What this task involves:
Copy out the part of the comment feed article that begins with the words containing "By Jonathan Bailey" and ends with "the original posts.", putting "readers" wherever "visitors" appears.

Protecting the Comment Feed

By Jonathan Bailey • Aug 1st, 2007 • Category: Articles, Prevention

When bloggers and Webmasters look at the issue of RSS scraping, they typically think solely about their main RSS feed. It is the feed that contains their posts, the one that is most subscribed to and the one most prominently displayed.

When one thinks of “subscribing” to a site, most think exclusively about the main feed.

However, on many sites, the main RSS feed only makes up a small fraction of the total content on the site itself. On many active sites, the bulk of the material is posted by visitors via the comments feature.

Though this reliance on user-generated content (UGC) brings with it a slew of new risks, one of the more overlooked dangers is the ability for such content to be scraped and republished the same as the original posts.

The problem is that many blogging platforms, including WordPress, offer a special feed for the comments, which is overlooked by most bloggers and nearly all visitors.

But as bloggers take steps to protect their feed, the comments feeds might become a more interesting and valuable target.

Though the problem is not widespread yet, it is an issue worth pondering and planning for, especially with large sites that receive a large volume of comments.

Complications with Comments

When compared to traditional RSS scraping, comment scraping provides a different set of problems.

First, since the Webmaster does not hold the copyright the majority of the comments posted on a site, just the ones they posted. Thus, they can not always file a DMCA notice or a cease and desist letter for the comments that are taken. This makes stopping such a scraping very difficult once it has taken place.

Second, most of the tools and plugins that are designed to protect RSS feeds do not work with the comments feed. Though one can certainly register their comments feed with FeedBurner and take advantage of those tools, there is little else that can be done, at this time, to protect the comments feed from scraping.

Material provided:
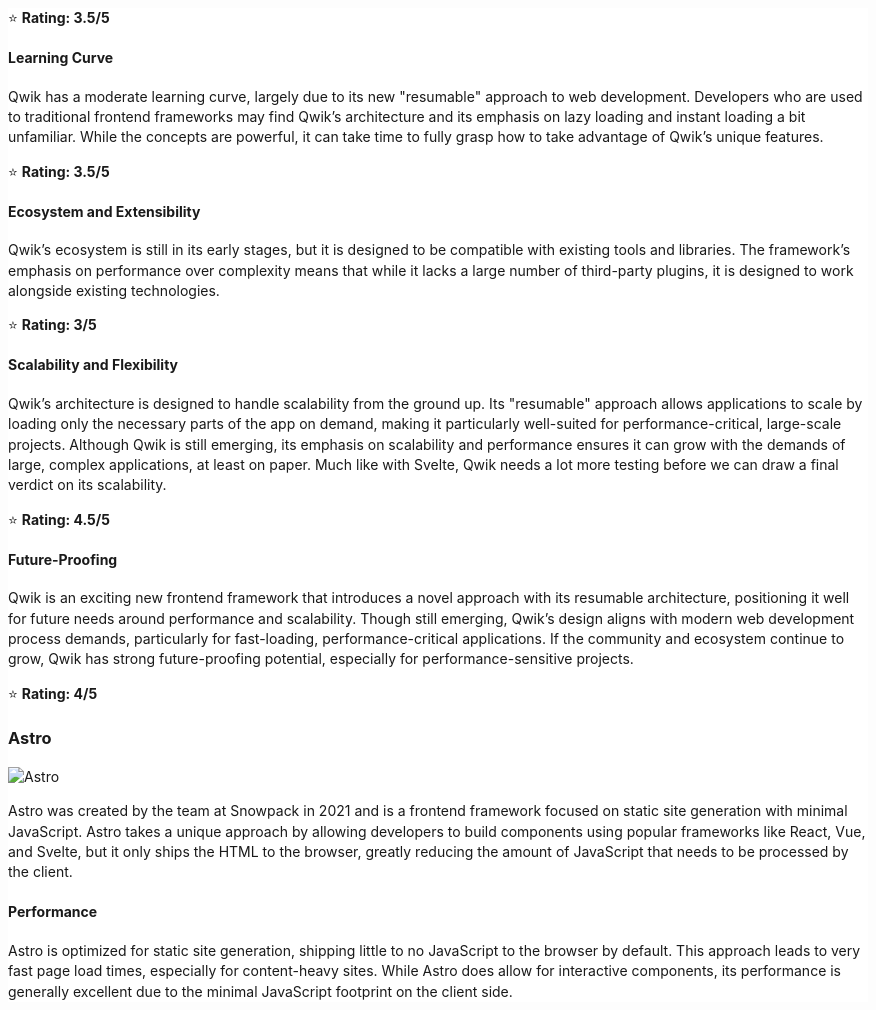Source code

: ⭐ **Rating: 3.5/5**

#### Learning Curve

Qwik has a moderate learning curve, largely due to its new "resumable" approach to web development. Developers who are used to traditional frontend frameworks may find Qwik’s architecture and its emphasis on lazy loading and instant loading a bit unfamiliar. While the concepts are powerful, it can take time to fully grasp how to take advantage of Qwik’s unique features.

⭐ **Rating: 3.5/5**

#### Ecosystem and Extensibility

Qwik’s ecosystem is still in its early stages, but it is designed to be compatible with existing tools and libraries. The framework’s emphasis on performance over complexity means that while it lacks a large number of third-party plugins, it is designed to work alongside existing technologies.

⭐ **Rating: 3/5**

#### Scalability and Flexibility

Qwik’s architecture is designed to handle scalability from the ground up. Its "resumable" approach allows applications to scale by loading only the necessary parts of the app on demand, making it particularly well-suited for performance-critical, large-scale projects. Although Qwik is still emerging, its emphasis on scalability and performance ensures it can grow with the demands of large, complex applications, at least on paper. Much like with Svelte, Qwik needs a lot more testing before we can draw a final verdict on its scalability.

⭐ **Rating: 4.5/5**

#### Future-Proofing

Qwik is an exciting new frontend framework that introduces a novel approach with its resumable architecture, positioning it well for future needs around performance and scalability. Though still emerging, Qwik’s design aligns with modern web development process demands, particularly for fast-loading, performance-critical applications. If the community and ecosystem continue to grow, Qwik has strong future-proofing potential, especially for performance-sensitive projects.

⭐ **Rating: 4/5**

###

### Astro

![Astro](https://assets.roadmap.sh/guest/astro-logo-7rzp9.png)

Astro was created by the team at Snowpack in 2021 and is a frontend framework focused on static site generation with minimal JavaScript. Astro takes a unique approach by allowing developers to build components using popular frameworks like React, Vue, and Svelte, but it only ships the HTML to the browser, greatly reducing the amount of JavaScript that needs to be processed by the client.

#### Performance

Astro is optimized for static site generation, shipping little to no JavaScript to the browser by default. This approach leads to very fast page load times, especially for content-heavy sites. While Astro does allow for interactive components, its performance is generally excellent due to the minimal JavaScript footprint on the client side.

Output of the exercise:
By Jonathan Bailey • Aug 1st, 2007 • Category: Articles, Prevention

When bloggers and Webmasters look at the issue of RSS scraping, they typically think solely about their main RSS feed. It is the feed that contains their posts, the one that is most subscribed to and the one most prominently displayed.

When one thinks of “subscribing” to a site, most think exclusively about the main feed.

However, on many sites, the main RSS feed only makes up a small fraction of the total content on the site itself. On many active sites, the bulk of the material is posted by readers via the comments feature.

Though this reliance on user-generated content (UGC) brings with it a slew of new risks, one of the more overlooked dangers is the ability for such content to be scraped and republished the same as the original posts.